3. The attempt at a solution

I've written down the expression for a monochromatic plane wave circularly polarized using $$\vec e_1 = sinθ\vec i + cos θ \vec j$$ $$\vec e_2 = \vec j$$ as the basis for the polarization vector for S2 and $$\vec e_1 = -sinθ\vec i + cosθ \vec j$$ $$\vec e_2 = \vec j$$ for S3. Then the electromagnetic vector at the xy plane its just the sum of them both.
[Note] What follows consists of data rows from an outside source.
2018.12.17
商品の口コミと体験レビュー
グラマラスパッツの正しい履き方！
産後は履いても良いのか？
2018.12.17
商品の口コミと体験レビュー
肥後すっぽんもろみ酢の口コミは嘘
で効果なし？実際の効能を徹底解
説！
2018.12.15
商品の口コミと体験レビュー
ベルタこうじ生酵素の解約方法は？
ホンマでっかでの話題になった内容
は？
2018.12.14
Now the intensity would be $$I = \frac{εc} {n} \langle \vec E_r^2 \rangle = \frac{εc} {c} \vec E · \vec E^* = \frac{εc} {c} (\vec E_1 + \vec E_2)·(\vec E_1^* + \vec E_2 ^*)$$, but to get to this point every source I've found has assumed that both waves are linearly polarized, so I'm not sure if it would be the same with other polarizations. I don't see why not, but I would like to confirm it before going on.

2. May 10, 2015

### blue_leaf77

First of all for circular polarization, the TE and TM components of the light are dephased by 900, which doesn't seem to manifest in your expression for the unit vectors. Second, since the incoming beams are not parallel to the z axis, therefore you must expect that the E field has a component along the z-direction.